Liberal Arts Lab 2.0

Liberal Arts Lab 2.0

Digital Landscapes and Cyber Flanerie

Kopal Chandra, a second year student, looked at ‘internet surfing’ as an act of flanerie, where the surfer moves from one webpage to another, from one topic to another, almost as if moving through the distinct neighbourhoods of a city. The figure of the classical flâneur, leisurely strolling through the streets and arcades of 19th century Paris, cultivating what the Hungarian film critic and writer Bela Balzac called ‘the gastronomy of the eye,’ has been emblematic of modernity. While not deliberately concealing his identity, the flâneur preferred to stroll incognito, mastering the art of ‘seeing without being caught looking,’ a play of the gaze more casual and swift than the intensity of voyeurism.[v]

The surfer has a semblance of some purpose to their uncharted journey, but usually no particular route in mind, and is ever willing to get detracted by yet another temptation. Kopal, who likes to do travel-writing, created a blog where she put up some of her short prose and poetry, hyperlinking selected words to other pieces on her own blog; after a few layers were navigated within this ‘controlled space’, the hyperlinks led to external content that she had no definitive control over, allowing the surfer to swim in the abyss of the world wide web. Although hyperlinking is a very basic technique of constructing a semi-controlled virtual space, it opened up an entire new way for Kopal to think about the idea of navigating such spaces, as well as the idea of the cyber journey itself. For example, one particular blog entry titled Thoughts on ‘Waking Life’ , which was a brief poetic response to Richard Linklater’s 2001 animation film Waking Life, included a hyperlink to an online video of the film that could be live streamed from a website which provided resources for ‘learning English’. The video included a brief description of the film in a pop-up box that directed the surfer to click on any word in the description to find out more about the word. Ironically, when I last checked this website in June 2016 – a couple of days after Britain had voted to exit the European Union – the word links revealed nothing more than error messages, almost as if the English language was in as great a crisis as England was.
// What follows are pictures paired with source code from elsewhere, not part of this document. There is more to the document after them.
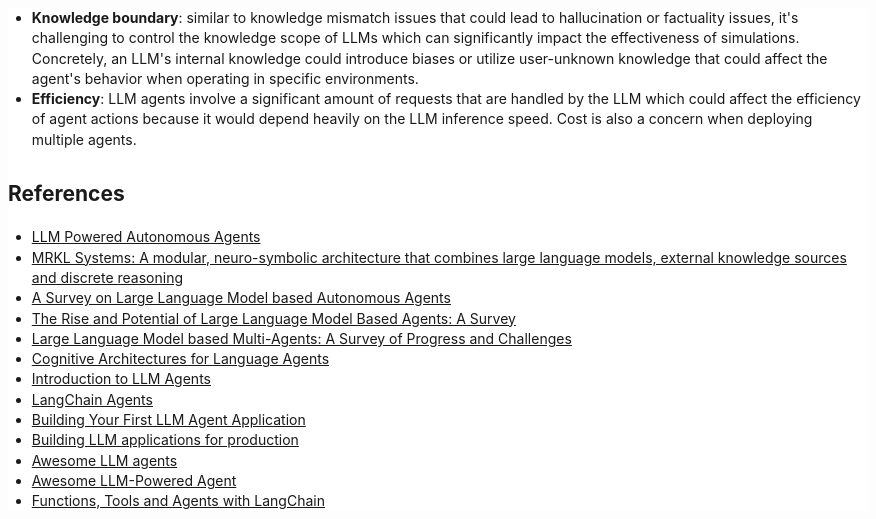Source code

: - **Knowledge boundary**: similar to knowledge mismatch issues that could lead to hallucination or factuality issues, it's challenging to control the knowledge scope of LLMs which can significantly impact the effectiveness of simulations. Concretely, an LLM's internal knowledge could introduce biases or utilize user-unknown knowledge that could affect the agent's behavior when operating in specific environments.
- **Efficiency**: LLM agents involve a significant amount of requests that are handled by the LLM which could affect the efficiency of agent actions because it would depend heavily on the LLM inference speed. Cost is also a concern when deploying multiple agents.

## References

- [LLM Powered Autonomous Agents](https://lilianweng.github.io/posts/2023-06-23-agent/)
- [MRKL Systems: A modular, neuro-symbolic architecture that combines large language models, external knowledge sources and discrete reasoning](https://arxiv.org/abs/2205.00445)
- [A Survey on Large Language Model based Autonomous Agents](https://arxiv.org/abs/2308.11432)
- [The Rise and Potential of Large Language Model Based Agents: A Survey](https://arxiv.org/abs/2309.07864)
- [Large Language Model based Multi-Agents: A Survey of Progress and Challenges](https://arxiv.org/abs/2402.01680)
- [Cognitive Architectures for Language Agents](https://arxiv.org/abs/2309.02427)
- [Introduction to LLM Agents](https://developer.nvidia.com/blog/introduction-to-llm-agents/)
- [LangChain Agents](https://python.langchain.com/docs/use_cases/tool_use/agents)
- [Building Your First LLM Agent Application](https://developer.nvidia.com/blog/building-your-first-llm-agent-application/)
- [Building LLM applications for production](https://huyenchip.com/2023/04/11/llm-engineering.html#control_flow_with_llm_agents)
- [Awesome LLM agents](https://github.com/kaushikb11/awesome-llm-agents)
- [Awesome LLM-Powered Agent](https://github.com/hyp1231/awesome-llm-powered-agent#awesome-llm-powered-agent)
- [Functions, Tools and Agents with LangChain](https://www.deeplearning.ai/short-courses/functions-tools-agents-langchain/)
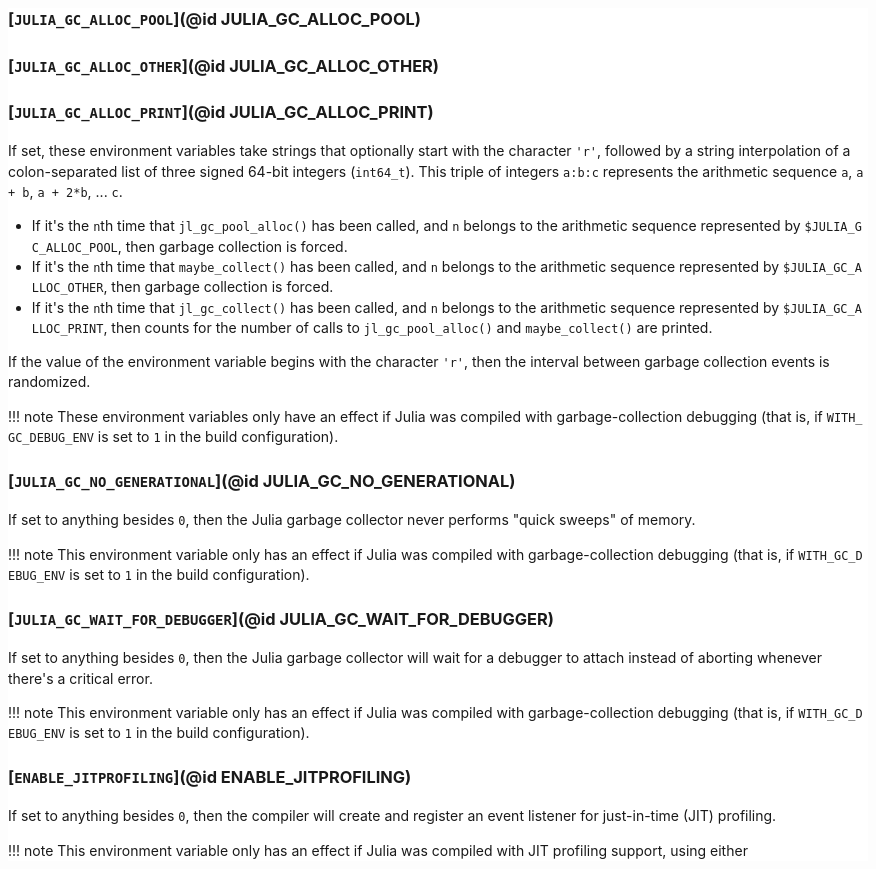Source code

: ### [`JULIA_GC_ALLOC_POOL`](@id JULIA_GC_ALLOC_POOL)

### [`JULIA_GC_ALLOC_OTHER`](@id JULIA_GC_ALLOC_OTHER)

### [`JULIA_GC_ALLOC_PRINT`](@id JULIA_GC_ALLOC_PRINT)

If set, these environment variables take strings that optionally start with the character `'r'`, followed by a string interpolation of a colon-separated list of three signed 64-bit integers (`int64_t`). This triple of integers `a:b:c` represents the arithmetic sequence `a`, `a + b`, `a + 2*b`, ... `c`.

  * If it's the `n`th time that `jl_gc_pool_alloc()` has been called, and `n`   belongs to the arithmetic sequence represented by `$JULIA_GC_ALLOC_POOL`,   then garbage collection is forced.
  * If it's the `n`th time that `maybe_collect()` has been called, and `n` belongs   to the arithmetic sequence represented by `$JULIA_GC_ALLOC_OTHER`, then garbage   collection is forced.
  * If it's the `n`th time that `jl_gc_collect()` has been called, and `n` belongs   to the arithmetic sequence represented by `$JULIA_GC_ALLOC_PRINT`, then counts   for the number of calls to `jl_gc_pool_alloc()` and `maybe_collect()` are   printed.

If the value of the environment variable begins with the character `'r'`, then the interval between garbage collection events is randomized.

!!! note
    These environment variables only have an effect if Julia was compiled with garbage-collection debugging (that is, if `WITH_GC_DEBUG_ENV` is set to `1` in the build configuration).


### [`JULIA_GC_NO_GENERATIONAL`](@id JULIA_GC_NO_GENERATIONAL)

If set to anything besides `0`, then the Julia garbage collector never performs "quick sweeps" of memory.

!!! note
    This environment variable only has an effect if Julia was compiled with garbage-collection debugging (that is, if `WITH_GC_DEBUG_ENV` is set to `1` in the build configuration).


### [`JULIA_GC_WAIT_FOR_DEBUGGER`](@id JULIA_GC_WAIT_FOR_DEBUGGER)

If set to anything besides `0`, then the Julia garbage collector will wait for a debugger to attach instead of aborting whenever there's a critical error.

!!! note
    This environment variable only has an effect if Julia was compiled with garbage-collection debugging (that is, if `WITH_GC_DEBUG_ENV` is set to `1` in the build configuration).


### [`ENABLE_JITPROFILING`](@id ENABLE_JITPROFILING)

If set to anything besides `0`, then the compiler will create and register an event listener for just-in-time (JIT) profiling.

!!! note
    This environment variable only has an effect if Julia was compiled with JIT profiling support, using either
Another more densely hyperlinked piece, a poem titled a moment at the beach heightened the experience of flânerie, by leading the surfer to weave in and out of the poem, or stray far away from it and completely succumb to the wilderness of the world wide web. Readers are invited to explore the blog on their own, but highlighting a few examples may be in order. The words ‘blue feather’ in the poem lead to an article in the Smithsonian magazine titled ‘Why Are Some Feathers Blue’ a scientific research on the blue pigment in certain birds. Another phrase, ‘slightly warm,’ leads to a visual gallery of images of melting ice from the website of nature photographer Nick Cobbing, whose images of ice and snow inspired BBC’s research and filming in Greenland for their series ‘Frozen Planet’. Similarly, ‘my core’ leads one to a story on the use of psychoanalytical concepts in Pixar’s 2015 animation film Inside Out and ‘smile’ surprises us with an article on medieval selfies on the blog of Dr. Erik Kwakkel, historian of medieval manuscripts at Leiden University.

While I have only listed here some of the more deliberate choices that the surfer is led to navigate, needless to say, the first step out of a controlled blog environment into another parallel space opens up metaphorically infinite number of pathways for navigation, each of which constructs a unique ‘narrative’ trajectory about the initial object of curiosity. Video theorist and filmmaker Andreas Treske suggests that online digital videos should be considered as temporal objects linked to other temporal objects in a neighbourly fashion, creating their own environment with an atmosphere marked by hotness or coolness.[vi] This analogy can be extended to digital text that constructs its own environment through hyperlinking too. This non-linear assemblage sets up a new ecosystem of information, where one deduction does not necessarily lead to the next along the beaten path.

In 1903, the German sociologist Georg Simmel argued, in an influential essay called “The Metropolis and Mental Life,” that in the tech-saturated city “stimulations, interests, and the taking up of time and attention” turn life into “a stream that scarcely requires any individual efforts for its ongoing.” Thus, the senses are almost lulled to auto-play by constant movement. Benjamin evokes the figure of the ghost or phantom, alluding to the weightlessnesness of modern existence, where the flâneur nonetheless leaves an imprint on everything he encounters. The digital ecology re-invokes these early 20th century debates by asking us to consider afresh questions of knowledge construction under conditions of excess, random association, chance encounters, and modularity. Moreover, surfing invokes watery landscapes and the rhythms of undulating waves, inviting us to dwell upon the metaphors of crashing, sailing, sinking etc. as modes of engagement. Thus, if the flâneur of the 20th C metropolis mapped space (and substance) horizontally, in strides and kilometers, the flâneur of cyberspace must map both depth and distance in order to construct their sense of being.